When I wrote my book http://dictatorshandbook.net/ I was using LaTeX on a Linux box, so in addition to regular (less-periodic) backups of the entire computer I put in place a system for backing up just the manuscript directory, as often as I wanted (usually at the end of a night of editing and writing). A USB key, a WebDAV directory, and an email account were all I needed, and here's the little Bash script I wrote to make it all work: http://www.therandymon.com/content/view/236/98/ This is one of the things I love about Linux as a writing environment.

I use SpiderOak for my config and dot files, but still rely on burning the occasional DVD or CD-R for my other stuff, and I store the disks offsite. I know that's old-fashioned in the new, hip world of cloud storage, but I live in a place with slow internet and don't have the bandwidth for fancier stuff. And the DVD burning works, boo-yah.

Comment Did this in Nicaragua (Score 1) 172

I did something somewhat similar in Nicaragua in 2001. Built a SUSE 7.1 machine that had previously been running Win95. I had one hell of a time of it, too. Good memories. I wrote about it at http://therandymon.com/content/view/68/98/

Annoyingly, even poorer countries are increasingly uninterested in repurposing old machines these days. They want donors to provide - through NGO projects, etc. - new hardware running whatever is the latest. Not an easy sell.

Comment Re:Here's what I'd like to see (Score 1) 287

Several exist. On Linux check out Curn (a java app with no GUI) or Rawdog (a Python app, I think; maybe PHP). I use both and like them. Rawdog produces my personal feed at http://www.therandymon.com/rawdogger.html and I can access it from any device on any OS. I stayed with the stock CSS, but you can customize it any way you like. Have fun!

Comment Just a guess (Score 1) 337

There are a lot of developers that provide a "free" app whose revenue comes from allowing advertisements to appear somewhere on the screen. Assuming these adblockers would also block those ads, anyone using them would be cutting the revenue of those kind devs who released their apps for free. And if that's the case, then I think what Google is doing is justifiable.

This hypothesis was made on the basis of zero research and two cups of coffee :)

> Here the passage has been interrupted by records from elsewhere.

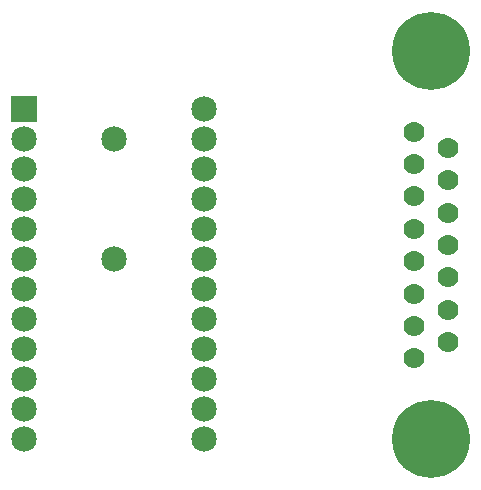
<source format=gbs>
G04 MADE WITH FRITZING*
G04 WWW.FRITZING.ORG*
G04 DOUBLE SIDED*
G04 HOLES PLATED*
G04 CONTOUR ON CENTER OF CONTOUR VECTOR*
%ASAXBY*%
%FSLAX23Y23*%
%MOIN*%
%OFA0B0*%
%SFA1.0B1.0*%
%ADD10C,0.085000*%
%ADD11C,0.070000*%
%ADD12C,0.260000*%
%ADD13R,0.085000X0.085000*%
%LNMASK0*%
G90*
G70*
G54D10*
X521Y1252D03*
X521Y852D03*
X221Y1352D03*
X821Y1352D03*
X221Y1252D03*
X821Y1252D03*
X221Y1152D03*
X821Y1152D03*
X221Y1052D03*
X821Y1052D03*
X221Y952D03*
X821Y952D03*
X221Y852D03*
X821Y852D03*
X221Y752D03*
X821Y752D03*
X221Y652D03*
X821Y652D03*
X221Y552D03*
X821Y552D03*
X221Y452D03*
X821Y452D03*
X221Y352D03*
X821Y352D03*
X221Y252D03*
X821Y252D03*
G54D11*
X1521Y1276D03*
X1521Y1168D03*
X1521Y1060D03*
X1521Y952D03*
X1521Y844D03*
X1521Y736D03*
X1521Y628D03*
X1521Y520D03*
X1633Y1222D03*
X1633Y1114D03*
X1633Y1006D03*
X1633Y898D03*
X1633Y790D03*
X1633Y682D03*
X1633Y574D03*
G54D12*
X1577Y250D03*
X1577Y1546D03*
G54D13*
X221Y1352D03*
G04 End of Mask0*
M02*
</source>
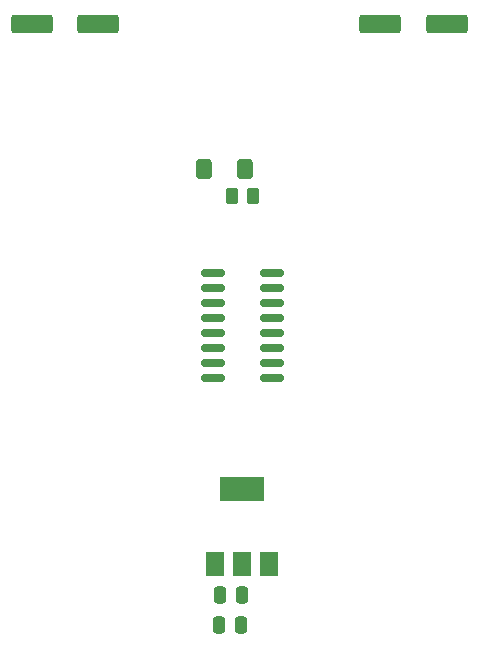
<source format=gbr>
%TF.GenerationSoftware,KiCad,Pcbnew,7.0.7*%
%TF.CreationDate,2023-10-05T17:02:33-03:00*%
%TF.ProjectId,ILLI_PCB,494c4c49-5f50-4434-922e-6b696361645f,rev?*%
%TF.SameCoordinates,Original*%
%TF.FileFunction,Paste,Top*%
%TF.FilePolarity,Positive*%
%FSLAX46Y46*%
G04 Gerber Fmt 4.6, Leading zero omitted, Abs format (unit mm)*
G04 Created by KiCad (PCBNEW 7.0.7) date 2023-10-05 17:02:33*
%MOMM*%
%LPD*%
G01*
G04 APERTURE LIST*
G04 Aperture macros list*
%AMRoundRect*
0 Rectangle with rounded corners*
0 $1 Rounding radius*
0 $2 $3 $4 $5 $6 $7 $8 $9 X,Y pos of 4 corners*
0 Add a 4 corners polygon primitive as box body*
4,1,4,$2,$3,$4,$5,$6,$7,$8,$9,$2,$3,0*
0 Add four circle primitives for the rounded corners*
1,1,$1+$1,$2,$3*
1,1,$1+$1,$4,$5*
1,1,$1+$1,$6,$7*
1,1,$1+$1,$8,$9*
0 Add four rect primitives between the rounded corners*
20,1,$1+$1,$2,$3,$4,$5,0*
20,1,$1+$1,$4,$5,$6,$7,0*
20,1,$1+$1,$6,$7,$8,$9,0*
20,1,$1+$1,$8,$9,$2,$3,0*%
G04 Aperture macros list end*
%ADD10R,1.500000X2.000000*%
%ADD11R,3.800000X2.000000*%
%ADD12RoundRect,0.150000X-0.850000X-0.150000X0.850000X-0.150000X0.850000X0.150000X-0.850000X0.150000X0*%
%ADD13RoundRect,0.250000X-0.262500X-0.450000X0.262500X-0.450000X0.262500X0.450000X-0.262500X0.450000X0*%
%ADD14RoundRect,0.250000X0.400000X0.600000X-0.400000X0.600000X-0.400000X-0.600000X0.400000X-0.600000X0*%
%ADD15RoundRect,0.250000X0.250000X0.475000X-0.250000X0.475000X-0.250000X-0.475000X0.250000X-0.475000X0*%
%ADD16RoundRect,0.250000X1.500000X0.550000X-1.500000X0.550000X-1.500000X-0.550000X1.500000X-0.550000X0*%
%ADD17RoundRect,0.250000X-1.500000X-0.550000X1.500000X-0.550000X1.500000X0.550000X-1.500000X0.550000X0*%
G04 APERTURE END LIST*
D10*
%TO.C,U2*%
X142300000Y-130150000D03*
X140000000Y-130150000D03*
D11*
X140000000Y-123850000D03*
D10*
X137700000Y-130150000D03*
%TD*%
D12*
%TO.C,U1*%
X142500000Y-105555000D03*
X142500000Y-106825000D03*
X142500000Y-108095000D03*
X142500000Y-109365000D03*
X142500000Y-110635000D03*
X142500000Y-111905000D03*
X142500000Y-113175000D03*
X142500000Y-114445000D03*
X137500000Y-114445000D03*
X137500000Y-113175000D03*
X137500000Y-111905000D03*
X137500000Y-110635000D03*
X137500000Y-109365000D03*
X137500000Y-108095000D03*
X137500000Y-106825000D03*
X137500000Y-105555000D03*
%TD*%
D13*
%TO.C,R1*%
X140912500Y-99000000D03*
X139087500Y-99000000D03*
%TD*%
D14*
%TO.C,D1*%
X136750000Y-96750000D03*
X140250000Y-96750000D03*
%TD*%
D15*
%TO.C,C5*%
X138100000Y-132850000D03*
X140000000Y-132850000D03*
%TD*%
%TO.C,C4*%
X139900000Y-135350000D03*
X138000000Y-135350000D03*
%TD*%
D16*
%TO.C,C2*%
X122200000Y-84500000D03*
X127800000Y-84500000D03*
%TD*%
D17*
%TO.C,C1*%
X151700000Y-84500000D03*
X157300000Y-84500000D03*
%TD*%
M02*

</source>
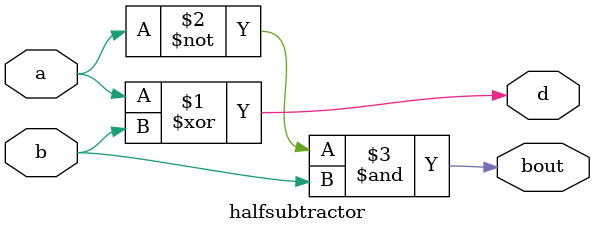
<source format=v>
module halfsubtractor(a,b,d,bout);
input a,b;
output d,bout;
assign d=a^b;
assign bout=~a&b;
endmodule

</source>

Comment Lots of alternatives (Score 1) 386

I can understand the disappointment, but why do so many nerds feel like they're absolutely screwed as a result? There are a huge number of alternatives. Any iOS or Android device has more RSS-reader apps than you can shake a stick at (I use RSSDemon and like it). Firefox has their "live bookmarks," the Opera browser handles RSS feeds expertly, Linux users have akregator and a couple of others. If you're a nerd with a website, install rawdog and create your own reader (I made one at http://www.therandymon.com/rawdogger.html with the feeds I like to read) or try something like CURN (http://therandymon.com/content/view/188/98/, a small java app you can run on your own machine and that can either create an HTML feed for you or email the results anywhere you want them.

I love RSS and use it extensively, on many platforms. I never quite got Google Reader but for me it wasn't as good as a dedicated app. The fact that GoogleReader is going down the tubes doesn't mean the end of civilization, people: there are a lot of alternatives. Maybe nothing quite the same (yet!) but soon. And anyway, if it was so good, there's a niche open now for an enterprising geek to whip up something similar and make some money. Hopefully that geek will create something that doesn't include all that social-networky horsecrap.